Apesar de todos os benefícios garantidos pela Consolidação das Leis do Trabalho (CLT), o salário ainda representa um dos maiores desafios do contrato, pois nem sempre é suficiente para cobrir as despesas mensais. Por isso, muitos trabalhadores buscam trabalhos alternativos para complementar a renda.
Contudo, se engana quem acredita que só é possível garantir ganhos extras de forma autônoma ou a partir da informalidade. Afinal, a lei trabalhista em vigor em 2025 permite que trabalhadores de carteira assinada ocupem mais de uma vaga no mesmo regime.
Caso não haja nenhuma cláusula de exclusividade nos contratos, será possível acumular dois salários mensais, somados aos benefícios exclusivos de cada função, como vale-alimentação, seguros e similares.
Além disso, as contribuições para a Previdência Social serão feitas separadamente em cada emprego, tendo como limite o teto previdenciário. Se a soma das contribuições exceder esse teto, o funcionário terá o direito de pedir a restituição do valor adicional.

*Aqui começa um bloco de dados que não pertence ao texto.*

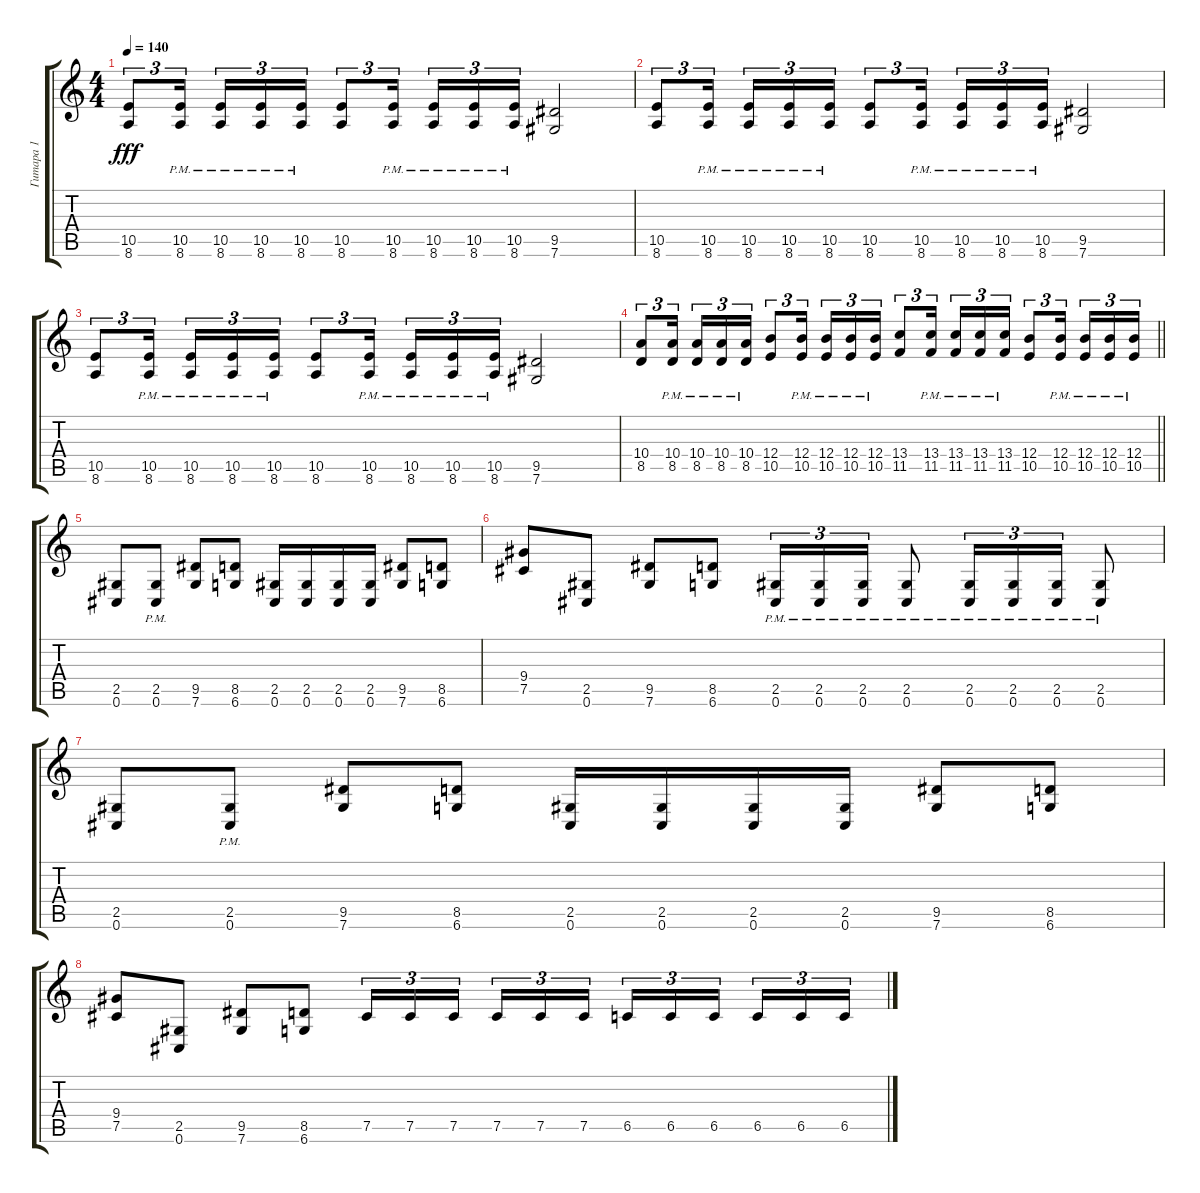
\track ("Гитара 1" "Гитара 1") {instrument distortionguitar}
\staff {score tabs}
\tuning (Db4 Ab3 E3 B2 Gb2 Db2) {hide}
\ts (4 4)
\tempo 140
\clef g2
\ks c
(10.5 8.6).8{tu (3 2) dy fff} (10.5{pm} 8.6{pm}).16{tu (3 2) beam splitsecondary} (10.5{pm} 8.6{pm}).16{tu (3 2)} (10.5{pm} 8.6{pm}).16{tu (3 2)} (10.5{pm} 8.6{pm}).16{tu (3 2)} (10.5 8.6).8{tu (3 2)} (10.5{pm} 8.6{pm}).16{tu (3 2) beam splitsecondary} (10.5{pm} 8.6{pm}).16{tu (3 2)} (10.5{pm} 8.6{pm}).16{tu (3 2)} (10.5{pm} 8.6{pm}).16{tu (3 2)} (9.5 7.6).2 |
(10.5 8.6).8{tu (3 2)} (10.5{pm} 8.6{pm}).16{tu (3 2) beam splitsecondary} (10.5{pm} 8.6{pm}).16{tu (3 2)} (10.5{pm} 8.6{pm}).16{tu (3 2)} (10.5{pm} 8.6{pm}).16{tu (3 2)} (10.5 8.6).8{tu (3 2)} (10.5{pm} 8.6{pm}).16{tu (3 2) beam splitsecondary} (10.5{pm} 8.6{pm}).16{tu (3 2)} (10.5{pm} 8.6{pm}).16{tu (3 2)} (10.5{pm} 8.6{pm}).16{tu (3 2)} (9.5 7.6).2 |
(10.5 8.6).8{tu (3 2)} (10.5{pm} 8.6{pm}).16{tu (3 2) beam splitsecondary} (10.5{pm} 8.6{pm}).16{tu (3 2)} (10.5{pm} 8.6{pm}).16{tu (3 2)} (10.5{pm} 8.6{pm}).16{tu (3 2)} (10.5 8.6).8{tu (3 2)} (10.5{pm} 8.6{pm}).16{tu (3 2) beam splitsecondary} (10.5{pm} 8.6{pm}).16{tu (3 2)} (10.5{pm} 8.6{pm}).16{tu (3 2)} (10.5{pm} 8.6{pm}).16{tu (3 2)} (9.5 7.6).2 |
\barLineRight lightlight
(10.4 8.5).8{tu (3 2)} (10.4{pm} 8.5{pm}).16{tu (3 2) beam splitsecondary} (10.4{pm} 8.5{pm}).16{tu (3 2)} (10.4{pm} 8.5{pm}).16{tu (3 2)} (10.4{pm} 8.5{pm}).16{tu (3 2)} (12.4 10.5).8{tu (3 2)} (12.4{pm} 10.5{pm}).16{tu (3 2) beam splitsecondary} (12.4{pm} 10.5{pm}).16{tu (3 2)} (12.4{pm} 10.5{pm}).16{tu (3 2)} (12.4{pm} 10.5{pm}).16{tu (3 2)} (13.4 11.5).8{tu (3 2)} (13.4{pm} 11.5{pm}).16{tu (3 2) beam splitsecondary} (13.4{pm} 11.5{pm}).16{tu (3 2)} (13.4{pm} 11.5{pm}).16{tu (3 2)} (13.4{pm} 11.5{pm}).16{tu (3 2)} (12.4 10.5).8{tu (3 2)} (12.4{pm} 10.5{pm}).16{tu (3 2) beam splitsecondary} (12.4{pm} 10.5{pm}).16{tu (3 2)} (12.4{pm} 10.5{pm}).16{tu (3 2)} (12.4{pm} 10.5{pm}).16{tu (3 2)} |
(2.5 0.6).8 (2.5{pm} 0.6{pm}).8 (9.5 7.6).8 (8.5 6.6).8 (2.5 0.6).16 (2.5 0.6).16 (2.5 0.6).16 (2.5 0.6).16 (9.5 7.6).8 (8.5 6.6).8 |
(9.4 7.5).8 (2.5 0.6).8 (9.5 7.6).8 (8.5 6.6).8 (2.5{pm} 0.6{pm}).16{tu (3 2)} (2.5{pm} 0.6{pm}).16{tu (3 2)} (2.5{pm} 0.6{pm}).16{tu (3 2)} (2.5{pm} 0.6{pm}).8 (2.5{pm} 0.6{pm}).16{tu (3 2)} (2.5{pm} 0.6{pm}).16{tu (3 2)} (2.5{pm} 0.6{pm}).16{tu (3 2)} (2.5{pm} 0.6{pm}).8 |
(2.5 0.6).8 (2.5{pm} 0.6{pm}).8 (9.5 7.6).8 (8.5 6.6).8 (2.5 0.6).16 (2.5 0.6).16 (2.5 0.6).16 (2.5 0.6).16 (9.5 7.6).8 (8.5 6.6).8 |
(9.4 7.5).8 (2.5 0.6).8 (9.5 7.6).8 (8.5 6.6).8 7.5.16{tu (3 2)} 7.5.16{tu (3 2)} 7.5.16{tu (3 2) beam splitsecondary} 7.5.16{tu (3 2)} 7.5.16{tu (3 2)} 7.5.16{tu (3 2)} 6.5.16{tu (3 2)} 6.5.16{tu (3 2)} 6.5.16{tu (3 2) beam splitsecondary} 6.5.16{tu (3 2)} 6.5.16{tu (3 2)} 6.5.16{tu (3 2)}
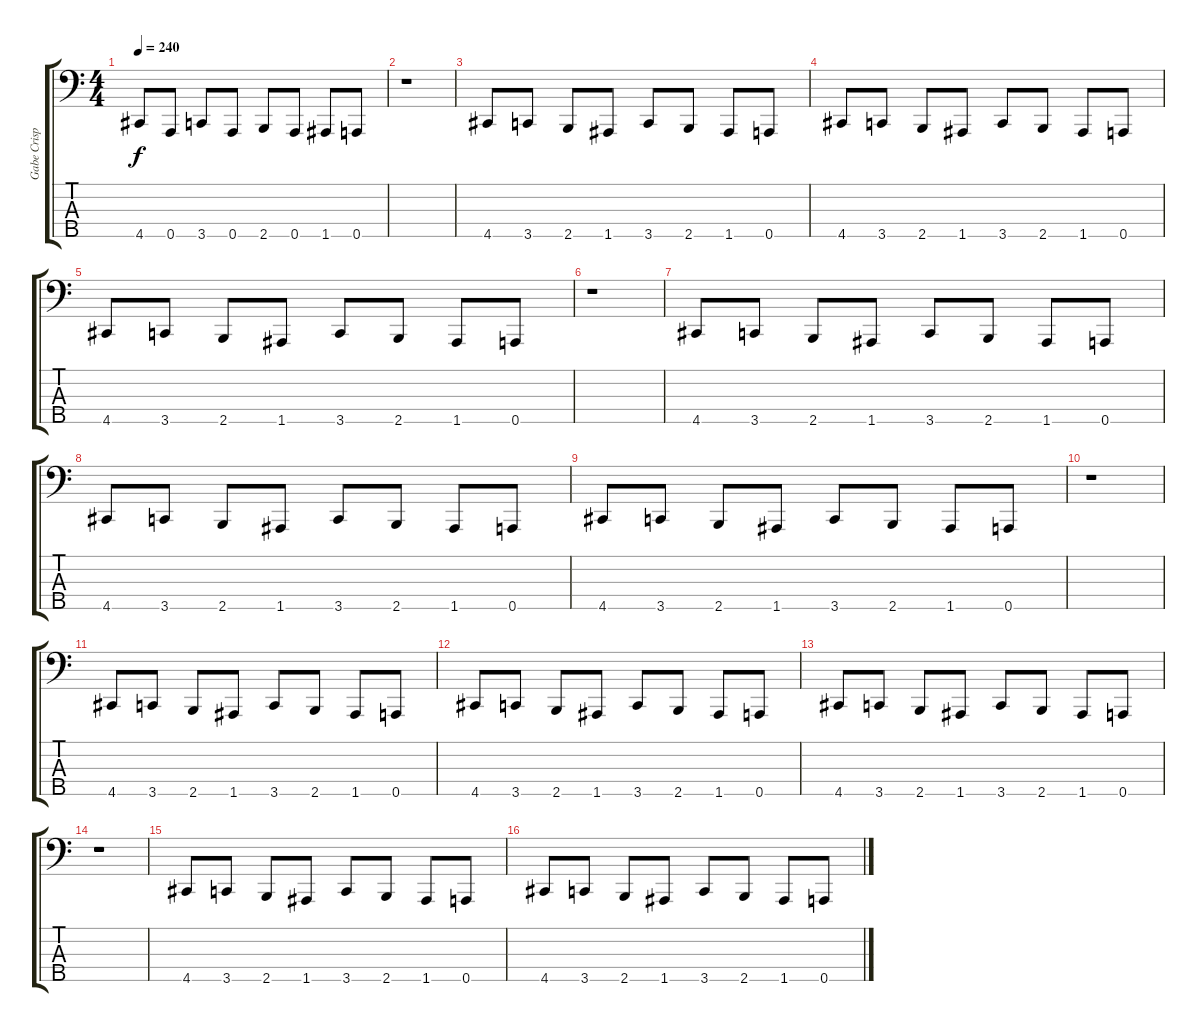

Regras para garantir os dois salários
Mesmo sendo permitido pela CLT acumular empregos com carteira assinada para complementar a renda, é preciso seguir algumas regras para garantir que a prática seja eficiente. São elas:
- Transparência: é essencial que ambas as empresas tenham conhecimento de outros vínculos empregatícios dos funcionários, principalmente caso as atividades desempenhadas possam resultar em conflitos de interesse. Caso isso ocorra, o trabalhador pode ser impedido de manter os dois cargos;
- Compatibilidade de horário: é importante que os horários nas duas empresas não se sobreponham nem causem conflitos. Além disso, o artigo 66 da CLT estabelece um intervalo mínimo de 11 horas entre as jornadas;
- Jornada: a carga horária em cada emprego não pode passar de 8 horas por dia ou 44 horas por semana, e o total dos dois empregos juntos deve seguir estes limites;
- Horas extras: em caso de necessidade de horas extras, o limite máximo permitido é de 2 horas por dia.